Supported targets are, in alphabetical order:

  • ARM32: 32-bit ARM, A32 instruction set.
    • Tested on: Linux, NetBSD.
  • ARM32_THUMB: 32-bit ARM, T32 instruction set aka Thumb-2.
    • Tested on: Linux, NETBSD.
  • ARM64: 64-bit ARM aka AArch64.
    • Tested on: NetBSD, OpenBSD.
  • RISCV64: 64-bit RISC-V.
    • Tested on: Linux.
  • X86_32_ATT and X86_32_INTEL: IA-32 aka i386 aka 32-bit x86 (AT&T syntax and Intel syntax).
    • Tested on: OpenBSD, Linux.
  • X86_64_ATT and X86_64_INTEL: x86_64 aka AMD64 (AT&T syntax and Intel syntax).
    • Tested on: Linux, FreeBSD.

Supported assemblers are GAS and the LLVM integrated assembler.

Requirements

The compiler itself only requires Python 3.10 or later to run. To run the tests, you'll also need a supported system (see above), pytest, and either GCC or Clang. We also use mypy for typechecking, but it's only required for developing the compiler, not for using it.

Installation

  1. Make sure that you have git and Python 3.10 or later installed, and that the command cc calls either GCC or Clang.
  2. Clone the repository with git clone https://github.com/Zabolekar/budivelnyk/ and switch into the folder with cd budivelnyk.
  3. Create an environment, activate it and install pytest and budivelnyk itself. There are many ways to do that, the simplest is the following:
python3 -m venv ~/venvs/budivelnyk
. ~/venvs/budivelnyk/bin/activate
pip install pytest
pip install -e .
  1. Run pytest to verify that everything works.

Be aware that the tests that require executing machine code are only performed for the platform you run them on, e.g. tests for ARM64 won't be performed on x86_64.

Compiling to Assembly Language

Example usage:

>>> from budivelnyk import bf_to_asm, Target
>>> asm = bf_to_asm("+++>--", target=Target.X86_64_INTEL)
>>> print(*asm, sep="\n")
    .intel_syntax noprefix

    .globl run
    .type run, @function
run:
    add   byte ptr [rdi], 3
    inc   rdi
    sub   byte ptr [rdi], 2
    ret

#ifdef LINUX
    .section .note.GNU-stack, "", @progbits
#endif

You can view the list of all targets that you can generate asm for with tuple(Target.__members__) and the list of all targets that can run on your hardware with Target.candidates(). The target parameter is optional, the default is the first target from Target.candidates().

*Parts of the exercise*
(a) From the compiler documentation, quote the text starting at "3. Create an" and ending at "that everything works.".
(b) Recast the paragraph of the compiler documentation that begins "The compiler itself only requires" as a short bulleted list that keeps its main facts.

*Dataset excerpts*
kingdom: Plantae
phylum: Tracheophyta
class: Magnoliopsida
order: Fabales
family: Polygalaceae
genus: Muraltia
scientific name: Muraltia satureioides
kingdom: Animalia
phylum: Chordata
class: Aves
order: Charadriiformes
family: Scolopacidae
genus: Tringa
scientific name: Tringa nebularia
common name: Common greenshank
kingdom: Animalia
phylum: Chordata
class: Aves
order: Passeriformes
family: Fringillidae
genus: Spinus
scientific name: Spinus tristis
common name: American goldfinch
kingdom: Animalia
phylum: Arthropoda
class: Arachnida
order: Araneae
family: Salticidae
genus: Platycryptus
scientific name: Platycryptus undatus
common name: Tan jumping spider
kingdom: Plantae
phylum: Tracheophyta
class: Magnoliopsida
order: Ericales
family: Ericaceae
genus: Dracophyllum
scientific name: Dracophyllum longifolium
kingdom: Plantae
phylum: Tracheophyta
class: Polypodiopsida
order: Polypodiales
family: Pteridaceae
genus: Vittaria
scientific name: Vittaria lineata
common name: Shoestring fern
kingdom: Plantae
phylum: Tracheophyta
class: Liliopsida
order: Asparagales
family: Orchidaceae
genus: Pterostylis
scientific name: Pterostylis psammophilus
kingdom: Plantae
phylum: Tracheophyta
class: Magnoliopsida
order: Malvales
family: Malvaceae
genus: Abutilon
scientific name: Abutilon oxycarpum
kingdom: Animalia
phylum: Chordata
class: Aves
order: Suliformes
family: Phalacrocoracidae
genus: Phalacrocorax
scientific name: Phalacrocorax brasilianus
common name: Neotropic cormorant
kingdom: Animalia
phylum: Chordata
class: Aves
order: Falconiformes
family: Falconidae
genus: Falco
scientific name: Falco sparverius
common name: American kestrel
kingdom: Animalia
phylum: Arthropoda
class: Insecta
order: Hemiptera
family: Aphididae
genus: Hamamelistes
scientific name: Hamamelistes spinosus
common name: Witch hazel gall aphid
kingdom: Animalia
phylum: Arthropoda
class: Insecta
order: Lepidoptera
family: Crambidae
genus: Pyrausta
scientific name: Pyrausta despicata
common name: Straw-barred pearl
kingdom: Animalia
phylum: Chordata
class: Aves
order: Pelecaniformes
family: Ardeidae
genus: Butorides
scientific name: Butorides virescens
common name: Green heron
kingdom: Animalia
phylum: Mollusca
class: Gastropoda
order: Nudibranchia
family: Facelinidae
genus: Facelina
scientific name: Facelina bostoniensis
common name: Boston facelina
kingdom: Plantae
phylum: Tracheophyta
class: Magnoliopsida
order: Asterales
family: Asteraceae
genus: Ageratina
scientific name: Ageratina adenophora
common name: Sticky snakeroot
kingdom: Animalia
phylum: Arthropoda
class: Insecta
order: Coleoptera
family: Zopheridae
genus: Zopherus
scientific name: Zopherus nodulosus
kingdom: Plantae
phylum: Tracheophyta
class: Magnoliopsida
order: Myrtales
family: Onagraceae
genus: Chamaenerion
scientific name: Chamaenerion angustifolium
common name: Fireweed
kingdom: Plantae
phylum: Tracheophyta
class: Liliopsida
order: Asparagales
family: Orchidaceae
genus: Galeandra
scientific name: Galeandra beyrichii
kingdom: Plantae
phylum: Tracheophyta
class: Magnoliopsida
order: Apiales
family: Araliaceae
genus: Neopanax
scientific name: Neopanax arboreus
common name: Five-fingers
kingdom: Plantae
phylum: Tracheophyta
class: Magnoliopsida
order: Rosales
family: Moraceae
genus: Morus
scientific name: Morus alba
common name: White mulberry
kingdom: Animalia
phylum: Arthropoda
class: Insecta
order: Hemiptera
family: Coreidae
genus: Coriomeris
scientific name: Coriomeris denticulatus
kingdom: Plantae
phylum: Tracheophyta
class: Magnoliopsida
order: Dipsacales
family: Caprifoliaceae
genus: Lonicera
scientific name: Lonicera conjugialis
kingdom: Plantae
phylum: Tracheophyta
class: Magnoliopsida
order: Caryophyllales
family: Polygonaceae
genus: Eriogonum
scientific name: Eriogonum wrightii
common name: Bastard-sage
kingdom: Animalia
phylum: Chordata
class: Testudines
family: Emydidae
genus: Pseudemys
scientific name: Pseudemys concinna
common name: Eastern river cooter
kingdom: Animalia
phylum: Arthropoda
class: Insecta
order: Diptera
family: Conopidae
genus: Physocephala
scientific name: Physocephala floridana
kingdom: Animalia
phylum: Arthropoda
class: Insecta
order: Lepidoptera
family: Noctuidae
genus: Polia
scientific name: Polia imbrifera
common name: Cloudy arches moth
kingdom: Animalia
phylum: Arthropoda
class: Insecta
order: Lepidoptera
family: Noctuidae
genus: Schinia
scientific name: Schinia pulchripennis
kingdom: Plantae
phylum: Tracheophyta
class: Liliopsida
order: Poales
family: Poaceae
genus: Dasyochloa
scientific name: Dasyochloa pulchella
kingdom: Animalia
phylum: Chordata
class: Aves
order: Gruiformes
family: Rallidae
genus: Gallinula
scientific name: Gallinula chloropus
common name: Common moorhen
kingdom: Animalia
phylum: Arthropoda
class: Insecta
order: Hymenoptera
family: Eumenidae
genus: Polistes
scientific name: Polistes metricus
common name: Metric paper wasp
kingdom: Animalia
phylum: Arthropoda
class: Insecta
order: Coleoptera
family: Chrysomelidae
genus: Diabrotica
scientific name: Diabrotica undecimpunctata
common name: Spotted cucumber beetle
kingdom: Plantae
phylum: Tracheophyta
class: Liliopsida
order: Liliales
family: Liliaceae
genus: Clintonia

*Written responses*
(a)
3. Create an environment, activate it and install pytest and budivelnyk itself. There are many ways to do that, the simplest is the following:
python3 -m venv ~/venvs/budivelnyk
. ~/venvs/budivelnyk/bin/activate
pip install pytest
pip install -e .
  1. Run pytest to verify that everything works.

(b)
- To run the compiler: Python 3.10 or later only.
- To run the tests: a supported system, pytest, and either GCC or Clang.
- To develop the compiler: mypy for typechecking. It is not needed to use the compiler.